Professors Finnis and Larkin claim that the argument set out here would make statutes “giving effect to international treaties were unrepealable or unamendable.” It would not. First, so far as they apply, the legal and constitutional duties above apply to Ministers. The number of ministers sitting in the House of Commons is limited to ninety-five by s.2(1) of the House of Commons Disqualification Act 1975. Second, as they note, it is possible to break international treaties in good faith, without violating international or common law duties. We should recall that the law officers were unanimous that the present course of action would break the duty of good faith.

If the Internal Market Bill were enacted then that Act would pre-empt other legal and constitutional duties.  But the problem, for now, is not the notional supremacy of an as-yet-unenacted bill. It is the current legality of government policy and conduct. There is no question of “subordination” because Parliamentary supremacy does not shield the unlawful activities of Parliamentarians (R v Chaytor). We might add that Parliamentary Supremacy is a rule about the legal limits on Parliament’s law-making power. It says nothing of the constitutional limits.

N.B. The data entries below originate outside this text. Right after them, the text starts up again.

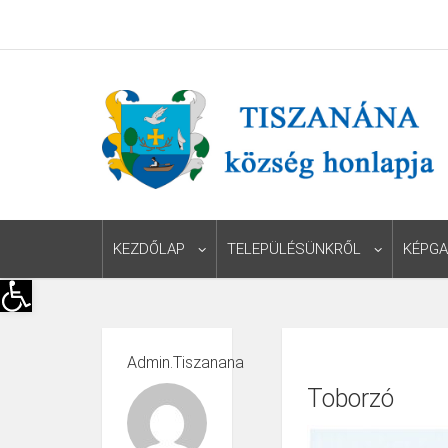
KEZDŐLAP
TELEPÜLÉSÜNKRŐL
KÉPGA
Eszköztár megnyitása
Admin.tiszanana
Toborzó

From a broader point of view, we may wonder why the defence was argued on grounds of Parliamentary supremacy rather than Parliamentary privilege. Why rely on a vague and amorphous reading of one rule, when there is a limited, specific rule that protects the legislative process? But perhaps the point of the defence is not to head off litigation, but to wave away the arguments of people like Richard Keen and Jonathan Jones. Better to say something vague like “Parliament reigns supreme” than to say something specific like “Ministers have broken the law and the constitution, but that is fine, because citizens cannot sue them.”

Adopting a policy that breaks an incorporated treaty in bad faith is unconstitutional. It is also a breach of the principle of the rule of law. It also breaches constitutional convention. But this is prologue: it breaks the law. It is a limited brand of despotism, sheltered by law officers who ought to know better.

Ewan Smith, Fixed Term Fellow, Christ Church

I am grateful to Alison Young, Mike Gordon, Jude Bunting, Arabella Lang, Zhu Yuanyi, Eirik Björge, Miles Jackson and Nick Barber for comments on drafts of this post.